Tasks >>
**1.** In the passage on mast cell activation and histamine, which finfish are named as the most common sources of scombroid fish poisoning?
**2.** Extend the passage on mast cell activation and histamine, starting right after its final sentence.

Excerpt to read >>
:::::

Mast cells have been implicated in the pathogenesis of a broad range of disorders and conditions related to mast cell activation.13,17,31 Severe forms of mast cell activation (anaphylaxis) are usually observed in patients with IgE-dependent allergies and those with clonal mast cell disorders.17,32,33 A number of predisposing genetic conditions, underlying allergic and other hypersensitivity states, and related comorbidities can contribute to the clinical manifestation of mast cell activation syndromes.31 The severity of mast cell activation symptoms depends on several factors, including the type of allergen, the route of exposure, augmenting factors, comorbid conditions, the presence of clonal mast cells, and genetic background. Histamine is released from mast cells during anaphylaxis and increased in biological fluids (plasma, urine) during and shortly after an anaphylactic episode.34 Compared to serum tryptase levels, histamine may sometimes be a more sensitive parameter (biomarkers) in allergic reactions and thus also detected as elevated in less severe or chronic forms of mast cell activation but are less specific for the mast cell lineage and less-well validated in mast cell activation contexts compared to tryptase.31,35
Histamine is endogenous in numerous foods and excessively high levels can be indicative of defective food processing, microbial activity, and general deterioration.36 On the other hand, the presence of histamine in processed foods, such as aged cheeses, is necessary to achieve characteristic flavors and textures. A number of alcoholic beverages contain a significant amount of histamine. In addition, fish can be a food source of histamine, depending on its exposure to microbial contamination or unfavorable storage conditions. Scombroid fish poisoning, also known as histamine fish poisoning, is an allergic-type reaction that occurs within a few hours of eating fish contaminated with high levels of histamine.37 When certain types of fish are not properly refrigerated, bacteria in the fish can multiply, break down the flesh of the fish, and produce high amounts of histamine. The most common sources of illness are finfish such as tuna, mackerel, amberjack and bonito. Other fish, such as mahi mahi, bluefish, marlin, and escolar, can also cause scombroid fish poisoning.

:::::

[Short-answer chart tasks]
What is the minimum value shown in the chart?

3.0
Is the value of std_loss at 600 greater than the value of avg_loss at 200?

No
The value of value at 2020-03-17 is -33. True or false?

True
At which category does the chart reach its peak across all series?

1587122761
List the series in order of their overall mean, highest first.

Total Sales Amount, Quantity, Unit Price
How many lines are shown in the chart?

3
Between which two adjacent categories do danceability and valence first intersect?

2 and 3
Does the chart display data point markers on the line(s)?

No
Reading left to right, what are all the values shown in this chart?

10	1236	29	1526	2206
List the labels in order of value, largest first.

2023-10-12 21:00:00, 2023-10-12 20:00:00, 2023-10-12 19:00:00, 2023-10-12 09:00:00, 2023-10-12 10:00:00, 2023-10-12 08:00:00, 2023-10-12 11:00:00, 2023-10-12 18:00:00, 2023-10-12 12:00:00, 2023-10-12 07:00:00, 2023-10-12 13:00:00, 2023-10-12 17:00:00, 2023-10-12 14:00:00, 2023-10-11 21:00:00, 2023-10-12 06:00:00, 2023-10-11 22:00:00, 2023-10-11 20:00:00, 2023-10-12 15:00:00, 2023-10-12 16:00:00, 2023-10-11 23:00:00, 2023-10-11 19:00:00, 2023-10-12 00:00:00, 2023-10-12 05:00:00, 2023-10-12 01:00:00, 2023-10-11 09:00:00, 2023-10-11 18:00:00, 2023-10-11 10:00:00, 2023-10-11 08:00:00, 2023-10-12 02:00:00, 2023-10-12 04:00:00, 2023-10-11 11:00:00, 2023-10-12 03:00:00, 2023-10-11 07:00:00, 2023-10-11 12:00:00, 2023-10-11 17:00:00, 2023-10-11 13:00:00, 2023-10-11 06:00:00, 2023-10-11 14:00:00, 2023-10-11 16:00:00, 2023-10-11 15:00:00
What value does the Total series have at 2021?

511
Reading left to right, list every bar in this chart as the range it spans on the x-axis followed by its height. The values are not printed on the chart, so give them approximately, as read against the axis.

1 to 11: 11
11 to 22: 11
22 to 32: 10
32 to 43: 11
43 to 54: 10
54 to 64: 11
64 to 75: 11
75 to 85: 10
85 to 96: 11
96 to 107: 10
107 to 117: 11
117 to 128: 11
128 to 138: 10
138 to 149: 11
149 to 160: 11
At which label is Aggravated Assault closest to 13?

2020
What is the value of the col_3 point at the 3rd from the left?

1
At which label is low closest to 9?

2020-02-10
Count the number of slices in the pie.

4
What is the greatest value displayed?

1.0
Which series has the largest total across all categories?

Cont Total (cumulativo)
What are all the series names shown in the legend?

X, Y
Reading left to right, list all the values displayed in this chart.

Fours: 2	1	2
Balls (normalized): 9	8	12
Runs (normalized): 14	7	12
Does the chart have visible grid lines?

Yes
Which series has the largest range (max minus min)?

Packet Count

:::::

Responses by item number >>
**1.** Tuna, mackerel, amberjack and bonito.

**2.**
Histamine intolerance results from a disequilibrium between accumulated histamine and capacity for histamine degradation.38,39 Histamine occurs to various degrees in many foods. In healthy persons, dietary histamine can be rapidly detoxified by amine oxidases, whereas persons with low amine oxidase activity are at risk of histamine toxicity. The ingestion of histamine-rich food,alcohol or drugs that release histamine or block amine oxidase activity may provoke diarrhea,headache, rhinoconjunctival symptoms, asthma, hypotension, arrhythmia, urticaria, pruritus,flushing and other conditions in patients with histamine intolerance. Symptoms can be mitigated by a histamine-free diet and/or treatment with antihistamine drugs.